Brief 1 >> Output the Tessera storage performance text word for word, from the part that opens with the words containing "The read API" and closes with "in various environments.".
Brief 2 >>
Answer these questions using the Tessera storage performance text:
(a) Which storage backend must serve reads via the personality rather than directly?
(b) What example is given of a way to apply aggressive caching?
(c) Which two tools are designed for performance testing?
Brief 3 >> Write the next part of the Tessera storage performance text, continuing from its last sentence.

Exercise text >>
↓↓↓

# Tessera Storage Performance

Tessera is designed to scale to meet the needs of most currently envisioned workloads in a cost-effective manner.

All storage backends have been tested to meet the write-throughput of CT-scale loads without issue.
The read API of Tessera based logs scales extremely well due to the immutable resource based approach used, which allows for:
1. Aggressive caching to be applied, e.g. via CDN
2. Horizontal scaling of read infrastructure (e.g. object storage)[^1]

[^1]: The MySQL storage backend is different to the others in that reads must be served via the personality rather than directly,
      however, due to changes in how MySQL is used compared to Trillian v1, read performance should be far better, and _could_ still
      be scaled horizontally with additional MySQL read replicas & read-only personality instances.

Below are some indicative figures which show the rough scale of performance we've seen from deploying Tessera conformance
binaries in various environments.

## Performance factors

### Resources

Exact performance numbers are highly dependent on the exact infrastructure being used (e.g. storage type & locality, host resources
of the machine(s) running the personality binary, network speed and weather, etc.)  If in doubt, you should run your own performance
tests on infrastructure which is as close as possible to that which will ultimately be used to run the log in production.
The [conformance binaries](/cmd/conformance) and [hammer tool](/internal/hammer) are designed for this kind of performance testing.

↑↑↑

Source data >>
↓↓↓

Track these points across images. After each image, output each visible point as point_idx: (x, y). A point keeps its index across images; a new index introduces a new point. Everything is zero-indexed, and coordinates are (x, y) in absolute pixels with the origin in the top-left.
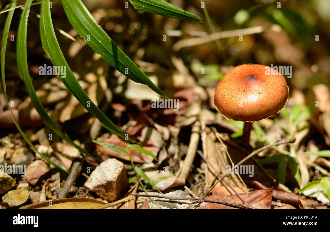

↑↑↑

Task output 1 >>
The read API of Tessera based logs scales extremely well due to the immutable resource based approach used, which allows for:
1. Aggressive caching to be applied, e.g. via CDN
2. Horizontal scaling of read infrastructure (e.g. object storage)[^1]

[^1]: The MySQL storage backend is different to the others in that reads must be served via the personality rather than directly,
      however, due to changes in how MySQL is used compared to Trillian v1, read performance should be far better, and _could_ still
      be scaled horizontally with additional MySQL read replicas & read-only personality instances.

Below are some indicative figures which show the rough scale of performance we've seen from deploying Tessera conformance
binaries in various environments.

Task output 2 >>
(a) The MySQL storage backend.
(b) Via a CDN.
(c) The conformance binaries and the hammer tool.

Task output 3 >>
### Antispam

Antispam is a feature which does best effort deduplication of incoming entries. While cheaper than _strong atomic_ deduplication would
be, it is still a somewhat expensive operation in terms of both storage and throughput.
Not all personality designs will require it, so Tessera is built such that you only incur these costs if they are necessary
for your design.

Leaving antispam disabled will greatly increase the throughput of the log, and decrease CPU and storage costs.


## Backends

The currently supported storage backends are listed below, with a rough idea of the expected performance figures.
Individual storage implementations may have more detailed information about performance in their respective directories.

### GCP

The main lever for cost vs performance on GCP is Spanner, in the form of "Performance Units" (PUs).
PUs can be allocated in blocks of 100, and 1000 PUs is equivalent to 1 Spanner Server.

The table below shows some rough numbers of measured performance:

| Spanner PUs | Num FEs | QPS no-antispam | QPS antispam |
|-------------|---------|--------------|-----------|
| 100         | 1       | > 3,000      | > 800     |
| 200         | 1       | not done     | > 1500    |
| 300         | 1       | not done     | > 3000    |
| 300         | 2       | not done     | > 5000    |


### POSIX

Performance of the POSIX storage backend is highly dependent on the underlying infrastructure, some representative examples
of the performance on different types of infratructure are given below.

#### Local storage

##### NVMe

The log and hammer were both run in the same VM, with the log using a ZFS subvolume from the NVMe mirror.
With antispam enabled, it was able to sustain around 10,000 write qps, using up to 7 cores for the server.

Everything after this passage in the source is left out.